Adding two words sometimes misbehaves because of CBW instruction

Question

What I need

Part of the program I am requested to write is an addition. The thing is that we are requested to define bytes and the convert them to words (signed extension) and only afterwards add them.

The problem

The addition sometimes does not give the desired output. For example, I am using the following:

data segment
    first     DB    183
    second    DB    94
data ends

code segment
start:

    mov ax,data
    mov ds,ax

    mov AX, 0
    mov AL, first
    cbw

    mov BX, AX
    mov AX, 0

    mov AL, second
    cbw

    add AX, BX

    mov ax, 4c00h
    int 21h

code ends
end start

94 (5E in hex) + 183 (B7 in hex) = 277 (115 in hex), but because of the first cbw, AX = FFB7 instead of B7. However, the second number remains AX = 5E as expected, so adding the two results in AX = 15 with CF = 1.

I found this page about CBW where it states that "This instruction will set AH to 0FFh if the sign bit (bit 7) of AL is set", which is my case, because B7 is 1011 0111 in binary.

Am I missing something? Should I interpret the carry flag in some way? Why am I not obtaining 115 (hex) ?

Thanks in advance.

Answer 1

94 (5E in hex) + 183 (B7 in hex) = 277 (115 in hex), but because of the first cbw, AX = FFB7 instead of B7. However, the second number remains AX = 5E as expected, so adding the two results in AX = 15 with CF = 1. ... Why am I not obtaining 115 (hex)

The result depends on whether the values should be viewed as signed or unsigned.

### Saved data entries:
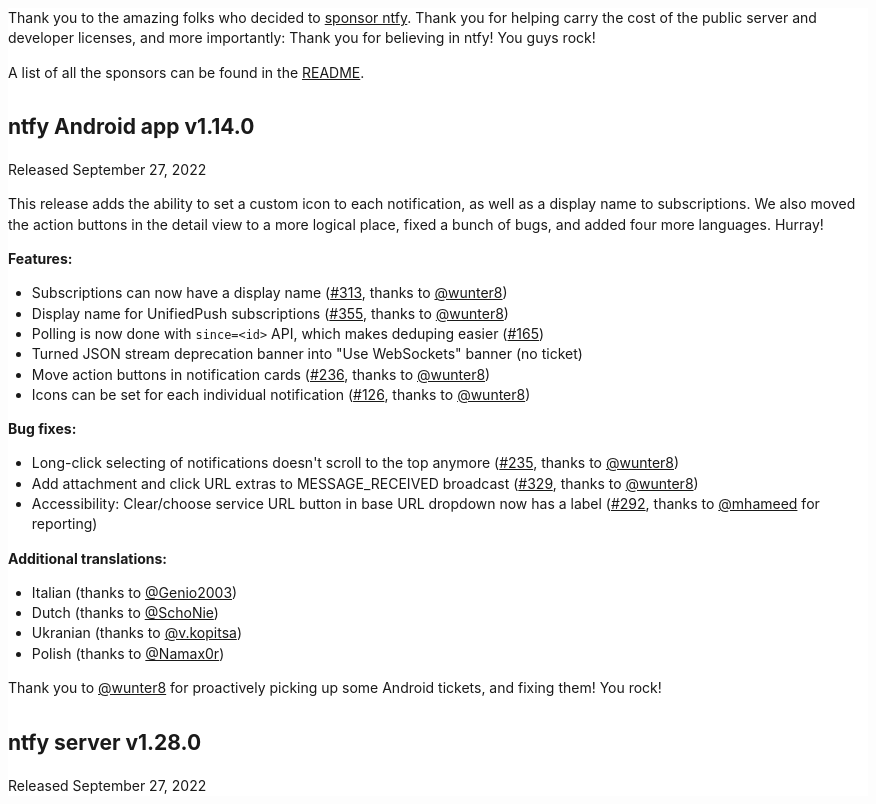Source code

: Thank you to the amazing folks who decided to [sponsor ntfy](https://github.com/sponsors/binwiederhier). Thank you for 
helping carry the cost of the public server and developer licenses, and more importantly: Thank you for believing in ntfy! 
You guys rock! 

A list of all the sponsors can be found in the [README](https://github.com/binwiederhier/ntfy/blob/main/README.md).

## ntfy Android app v1.14.0 
Released September 27, 2022

This release adds the ability to set a custom icon to each notification, as well as a display name to subscriptions. We
also moved the action buttons in the detail view to a more logical place, fixed a bunch of bugs, and added four more
languages. Hurray!

**Features:**

* Subscriptions can now have a display name ([#313](https://github.com/binwiederhier/ntfy/issues/313), thanks to [@wunter8](https://github.com/wunter8))
* Display name for UnifiedPush subscriptions ([#355](https://github.com/binwiederhier/ntfy/issues/355), thanks to [@wunter8](https://github.com/wunter8))
* Polling is now done with `since=<id>` API, which makes deduping easier ([#165](https://github.com/binwiederhier/ntfy/issues/165))
* Turned JSON stream deprecation banner into "Use WebSockets" banner (no ticket)
* Move action buttons in notification cards ([#236](https://github.com/binwiederhier/ntfy/issues/236), thanks to [@wunter8](https://github.com/wunter8))
* Icons can be set for each individual notification ([#126](https://github.com/binwiederhier/ntfy/issues/126), thanks to [@wunter8](https://github.com/wunter8))

**Bug fixes:**

* Long-click selecting of notifications doesn't scroll to the top anymore ([#235](https://github.com/binwiederhier/ntfy/issues/235), thanks to [@wunter8](https://github.com/wunter8))
* Add attachment and click URL extras to MESSAGE_RECEIVED broadcast ([#329](https://github.com/binwiederhier/ntfy/issues/329), thanks to [@wunter8](https://github.com/wunter8))
* Accessibility: Clear/choose service URL button in base URL dropdown now has a label ([#292](https://github.com/binwiederhier/ntfy/issues/292), thanks to [@mhameed](https://github.com/mhameed) for reporting)

**Additional translations:**

* Italian (thanks to [@Genio2003](https://hosted.weblate.org/user/Genio2003/))
* Dutch (thanks to [@SchoNie](https://hosted.weblate.org/user/SchoNie/))
* Ukranian (thanks to [@v.kopitsa](https://hosted.weblate.org/user/v.kopitsa/))
* Polish (thanks to [@Namax0r](https://hosted.weblate.org/user/Namax0r/))

Thank you to [@wunter8](https://github.com/wunter8) for proactively picking up some Android tickets, and fixing them! You rock!

## ntfy server v1.28.0
Released September 27, 2022
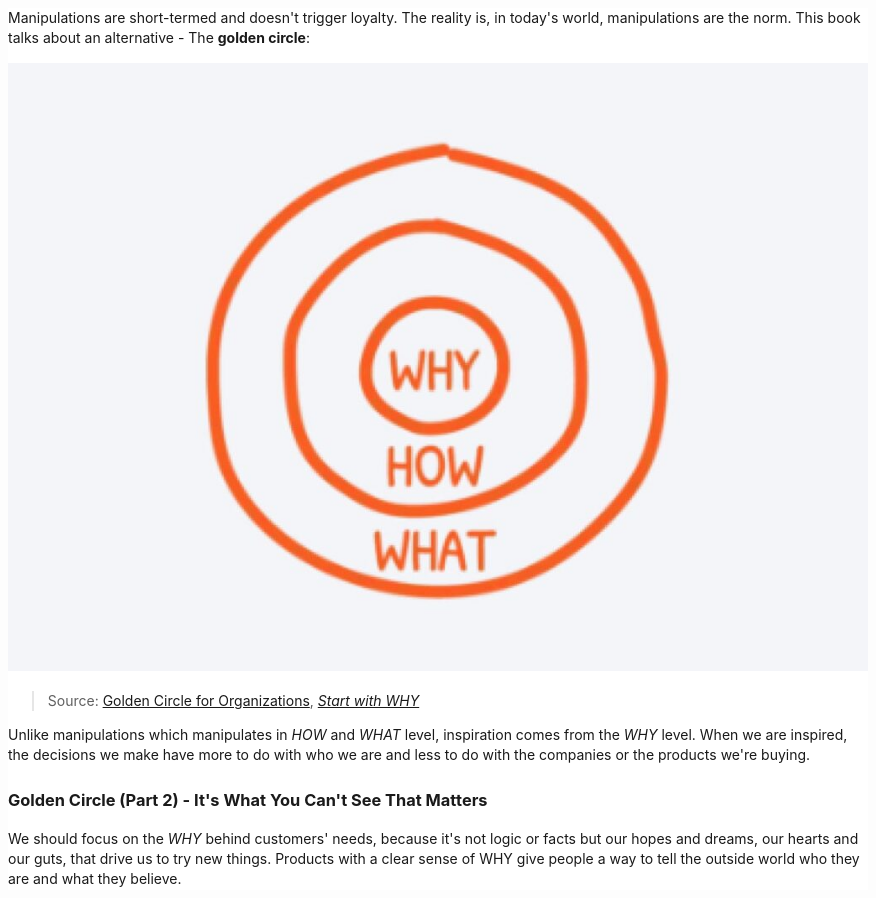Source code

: Manipulations are short-termed and doesn't trigger loyalty. The reality is, in today's world, manipulations are the
norm. This book talks about an alternative - The __golden circle__:

![Error loading golden-circle.png](./golden-circle.png)

> Source: [Golden Circle for Organizations](https://simonsinek.com/product/golden-circle-for-organizations/),
> [_Start with WHY_](https://simonsinek.com/books/start-with-why/)

Unlike manipulations which manipulates in _HOW_ and _WHAT_ level, inspiration comes from the _WHY_ level. When we are
inspired, the decisions we make have more to do with who we are and less to do with the companies or the products we're
buying.

### Golden Circle (Part 2) - It's What You Can't See That Matters

We should focus on the _WHY_ behind customers' needs, because it's not logic or facts but our hopes and dreams, our
hearts and our guts, that drive us to try new things. Products with a clear sense of WHY give people a way to tell the
outside world who they are and what they believe.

### Directive 1:
In the CBW thread, what value does the asker get in AX after adding the two numbers, and what is the carry flag?
### Directive 2:
Pick up the CBW thread after its last sentence and carry on writing it.

### Exercise output 1:
AX = 15 with CF = 1.

### Exercise output 2:
For signed, you should fill the upper byte with the most significant bit of the lower byte. This can be done with the MOVSX instruction (e.g. MOVSX AX,AL) or with CBW (CBW only works if the operand is in AL).

The byte 0xB7 sign-extended to a word equals -73 (0xFFB7). So the expected result is 94 - 73 = 21 (0x15).

---

For unsigned, you should clear the upper byte. This can be done with the MOVZX instruction (e.g. MOVZX AX,AL) or by XOR:ing the upper byte with itself (e.g. XOR AH,AH).

The byte 0xB7 zero-extended to a word equals 183 (0x00B7). So the expected result is 94 + 183 = 277 (0x115).

Answer 2

Instead of cbw you can use the zero-extended move movzx AX, AL.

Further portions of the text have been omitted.